Collected data
________________________
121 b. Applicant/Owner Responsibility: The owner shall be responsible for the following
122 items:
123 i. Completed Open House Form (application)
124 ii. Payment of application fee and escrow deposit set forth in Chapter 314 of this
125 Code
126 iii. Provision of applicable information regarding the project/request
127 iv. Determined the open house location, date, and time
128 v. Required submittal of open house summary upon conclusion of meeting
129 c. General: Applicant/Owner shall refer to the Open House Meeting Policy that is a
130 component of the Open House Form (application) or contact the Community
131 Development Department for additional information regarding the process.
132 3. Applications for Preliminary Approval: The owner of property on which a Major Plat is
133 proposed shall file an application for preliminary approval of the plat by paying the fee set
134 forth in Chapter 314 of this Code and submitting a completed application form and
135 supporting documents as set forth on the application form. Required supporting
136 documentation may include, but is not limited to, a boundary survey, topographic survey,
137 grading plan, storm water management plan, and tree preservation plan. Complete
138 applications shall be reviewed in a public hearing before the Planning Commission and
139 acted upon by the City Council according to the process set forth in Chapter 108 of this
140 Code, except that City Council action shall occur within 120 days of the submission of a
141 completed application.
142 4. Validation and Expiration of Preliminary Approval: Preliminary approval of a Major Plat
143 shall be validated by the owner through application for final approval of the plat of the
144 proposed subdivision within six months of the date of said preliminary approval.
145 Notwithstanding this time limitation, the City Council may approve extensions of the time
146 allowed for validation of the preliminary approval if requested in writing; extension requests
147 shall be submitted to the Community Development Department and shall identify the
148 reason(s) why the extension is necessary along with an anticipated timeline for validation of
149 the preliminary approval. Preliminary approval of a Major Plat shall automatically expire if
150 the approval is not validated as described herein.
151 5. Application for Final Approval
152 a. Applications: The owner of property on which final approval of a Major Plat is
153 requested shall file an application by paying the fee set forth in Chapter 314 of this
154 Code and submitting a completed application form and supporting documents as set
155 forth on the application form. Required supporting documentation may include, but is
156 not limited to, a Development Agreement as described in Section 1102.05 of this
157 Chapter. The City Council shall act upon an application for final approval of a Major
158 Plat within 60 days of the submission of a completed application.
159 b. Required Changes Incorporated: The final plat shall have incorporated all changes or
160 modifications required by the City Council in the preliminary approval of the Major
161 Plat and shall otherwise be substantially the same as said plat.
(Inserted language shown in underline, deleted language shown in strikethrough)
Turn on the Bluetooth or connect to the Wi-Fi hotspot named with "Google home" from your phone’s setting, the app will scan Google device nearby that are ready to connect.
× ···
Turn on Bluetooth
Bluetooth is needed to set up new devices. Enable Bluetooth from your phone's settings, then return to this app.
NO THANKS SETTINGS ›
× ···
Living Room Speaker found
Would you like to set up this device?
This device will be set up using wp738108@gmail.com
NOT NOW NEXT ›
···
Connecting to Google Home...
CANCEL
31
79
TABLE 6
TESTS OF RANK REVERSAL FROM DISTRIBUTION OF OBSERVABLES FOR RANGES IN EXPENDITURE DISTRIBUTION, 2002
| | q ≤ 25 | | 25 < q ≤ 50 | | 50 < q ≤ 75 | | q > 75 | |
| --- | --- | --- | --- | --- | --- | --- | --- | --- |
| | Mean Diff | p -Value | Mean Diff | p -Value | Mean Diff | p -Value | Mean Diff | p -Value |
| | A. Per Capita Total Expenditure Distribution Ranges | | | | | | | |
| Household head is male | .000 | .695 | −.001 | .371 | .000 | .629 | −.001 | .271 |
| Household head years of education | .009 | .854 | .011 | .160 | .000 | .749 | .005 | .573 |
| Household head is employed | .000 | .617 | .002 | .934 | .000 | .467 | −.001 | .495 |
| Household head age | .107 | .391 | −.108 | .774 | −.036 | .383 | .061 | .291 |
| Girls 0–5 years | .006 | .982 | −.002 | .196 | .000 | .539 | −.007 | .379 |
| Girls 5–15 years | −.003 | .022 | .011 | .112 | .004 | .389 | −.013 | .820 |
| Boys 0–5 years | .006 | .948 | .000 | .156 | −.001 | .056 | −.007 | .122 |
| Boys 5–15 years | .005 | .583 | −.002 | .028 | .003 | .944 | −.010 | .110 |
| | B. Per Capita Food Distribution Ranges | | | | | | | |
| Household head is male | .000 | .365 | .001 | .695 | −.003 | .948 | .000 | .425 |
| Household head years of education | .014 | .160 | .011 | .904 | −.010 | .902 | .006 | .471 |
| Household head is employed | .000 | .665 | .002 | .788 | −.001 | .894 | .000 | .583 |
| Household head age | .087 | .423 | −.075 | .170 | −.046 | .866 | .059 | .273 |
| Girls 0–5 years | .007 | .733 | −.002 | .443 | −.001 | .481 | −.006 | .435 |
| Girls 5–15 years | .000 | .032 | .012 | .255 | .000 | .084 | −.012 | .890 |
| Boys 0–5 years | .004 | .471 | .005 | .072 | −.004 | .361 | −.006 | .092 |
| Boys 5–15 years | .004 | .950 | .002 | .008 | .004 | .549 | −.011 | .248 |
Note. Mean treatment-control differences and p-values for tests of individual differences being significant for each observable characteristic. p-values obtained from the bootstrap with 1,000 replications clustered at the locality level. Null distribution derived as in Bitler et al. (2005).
________________________
**Task description**
Up to and including the line with "145 Notwithstanding this", repeat the entries exactly, beginning at their first line.

**Solution below**
121 b. Applicant/Owner Responsibility: The owner shall be responsible for the following
122 items:
123 i. Completed Open House Form (application)
124 ii. Payment of application fee and escrow deposit set forth in Chapter 314 of this
125 Code
126 iii. Provision of applicable information regarding the project/request
127 iv. Determined the open house location, date, and time
128 v. Required submittal of open house summary upon conclusion of meeting
129 c. General: Applicant/Owner shall refer to the Open House Meeting Policy that is a
130 component of the Open House Form (application) or contact the Community
131 Development Department for additional information regarding the process.
132 3. Applications for Preliminary Approval: The owner of property on which a Major Plat is
133 proposed shall file an application for preliminary approval of the plat by paying the fee set
134 forth in Chapter 314 of this Code and submitting a completed application form and
135 supporting documents as set forth on the application form. Required supporting
136 documentation may include, but is not limited to, a boundary survey, topographic survey,
137 grading plan, storm water management plan, and tree preservation plan. Complete
138 applications shall be reviewed in a public hearing before the Planning Commission and
139 acted upon by the City Council according to the process set forth in Chapter 108 of this
140 Code, except that City Council action shall occur within 120 days of the submission of a
141 completed application.
142 4. Validation and Expiration of Preliminary Approval: Preliminary approval of a Major Plat
143 shall be validated by the owner through application for final approval of the plat of the
144 proposed subdivision within six months of the date of said preliminary approval.
145 Notwithstanding this time limitation, the City Council may approve extensions of the time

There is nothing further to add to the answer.